Mengapa demikian? Sebab, seorang pemimpin sejati harus sudah selesai dengan dirinya. Sebagai pemimpin sejati, polisi yang mbudaya harus rela mengedepankan sikap menjadi pelayan masyarakat. Mereka harus senantiasa menjadi penggali sekaligus penebar energi kebaikan. Sebuah energi positif yang yang harus dibagikan oleh polisi yang mbudaya. Hal itu harus dilakukan di mana pun dan kapan pun mereka bertugas.
Semangat menebarkan energi positif itu harus menjadi ideologi dan gaya hidup baru polisi yang mbudaya. Ikhtiar seperti itu dengan mudah dapat dijalankan Kapolri bersama jajaran kepolisian Indonesia. Caranya? Mengolah referensi budaya visual, semiotika, dan komunikasi publik. Hasil olahannya diparafrasekan menjadi jembatan penyeimbang antara nalar perasaan dan akal pikiran.
Kemudian, hasilnya dikomunikasikan secara terus-menerus kepada publik dengan satu tujuan sosial, yakni untuk melayani serta menyejahterakan warga masyarakat yang bermukim di jagat raya maupun jagat maya secara bermartabat dan berkeadilan sosial.
Polisi cerdas
Ketika kebudayaan disepakati sebagai penjuru peradaban, di dalamnya, seperti dipaparkan Sultan HB X, berisi kekuatan yang senantiasa mengikat cita-cita dan rasa kebersamaan antarbangsa, antarkomunitas, dan antarkeluarga. Kebudayaan juga dipahami sebagai lahan pendidikan teologi.

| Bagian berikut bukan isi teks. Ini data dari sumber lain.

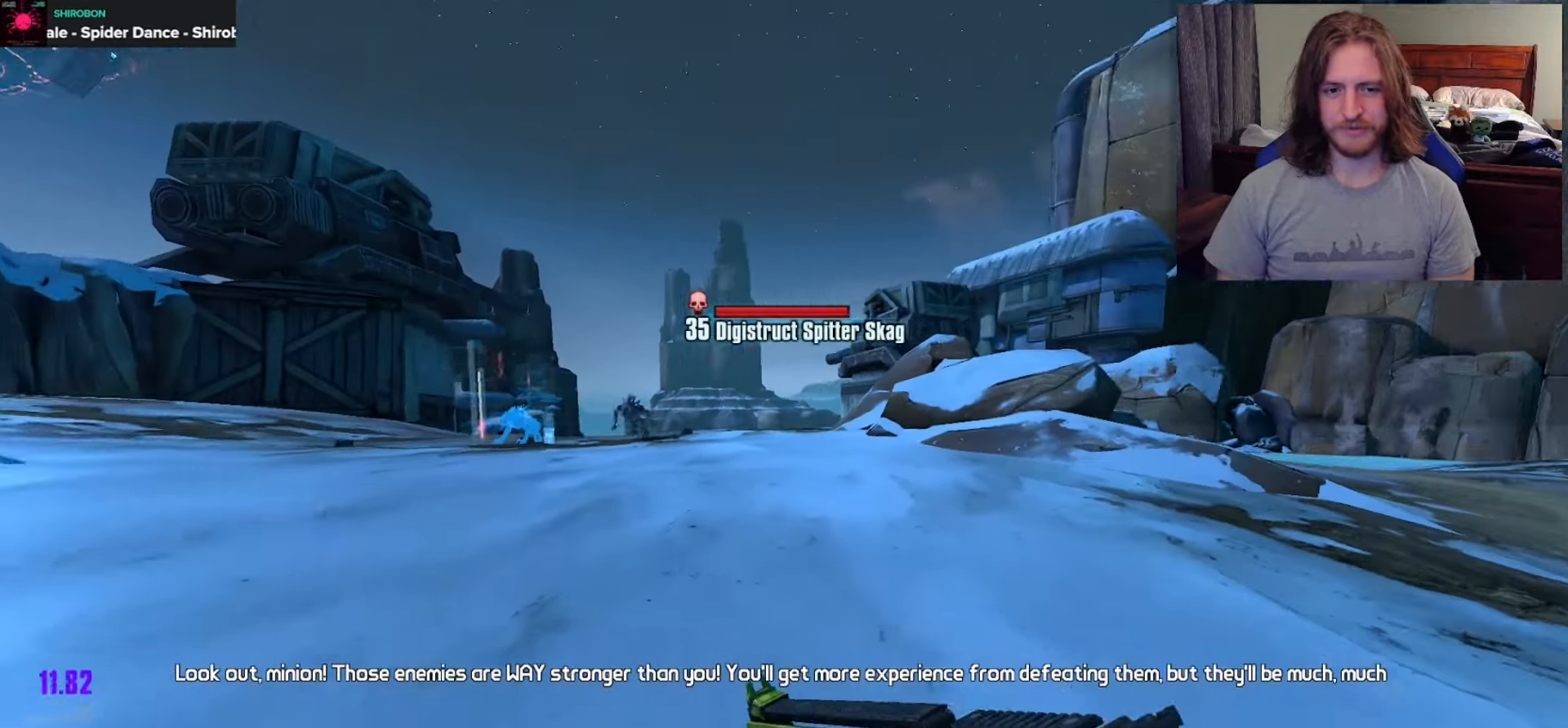
{"buttons": [], "left_stick": "up-right", "right_stick": "center", "events": [[83, "L3", "down"], [100, "right_stick", "center"], [200, "right_stick", "right"], [233, "L3", "up"], [333, "right_stick", "center"]]}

Terpenting, kebudayaan sebagai media akulturasi dan rekonsiliasi guna meningkatkan derajat hidup warga masyarakat. Maka, di titik ini, makna kebudayaan seyogianya dipandang sebagai sikap praktik kecerdasan intelektual.
Cara pandang semacam itu sudah saatnya dikumandangkan Kapolri bersama jajaran Polri. Artinya, polisi dan warga masyarakat senantiasa menjalankan kerja kolaborasi yang konkret antarpara pihak di wilayah yang diayominya.
Baca juga : Gebrakan Reformasi Kultural Kapolri
Untuk itu, guna mewujudkan eksistensi polisi cerdas, mereka harus meleburkan diri secara total di tengah arus kehidupan era budaya layar dan budaya digital yang bergerak cepat. Polisi cerdas wajib mengembangkan kebudayaan dalam konteks mengelola sekaligus mengembangkan warisan nenek moyang selaras dengan peruntukan zaman. Prinsip seperti ini harus dipegang teguh polisi cerdas.
Mengapa hal itu menjadi sebuah kewajiban bagi polisi cerdas? Sebab, kearifan lokal warisan leluhur dalam perspektif kebudayaan harus menjadi jangkar sekaligus inspirasi bagi polisi cerdas. Semua itu, dengan kesadaran tinggi, wajib dijalankan oleh polisi yang mbudaya sekaligus polisi cerdas.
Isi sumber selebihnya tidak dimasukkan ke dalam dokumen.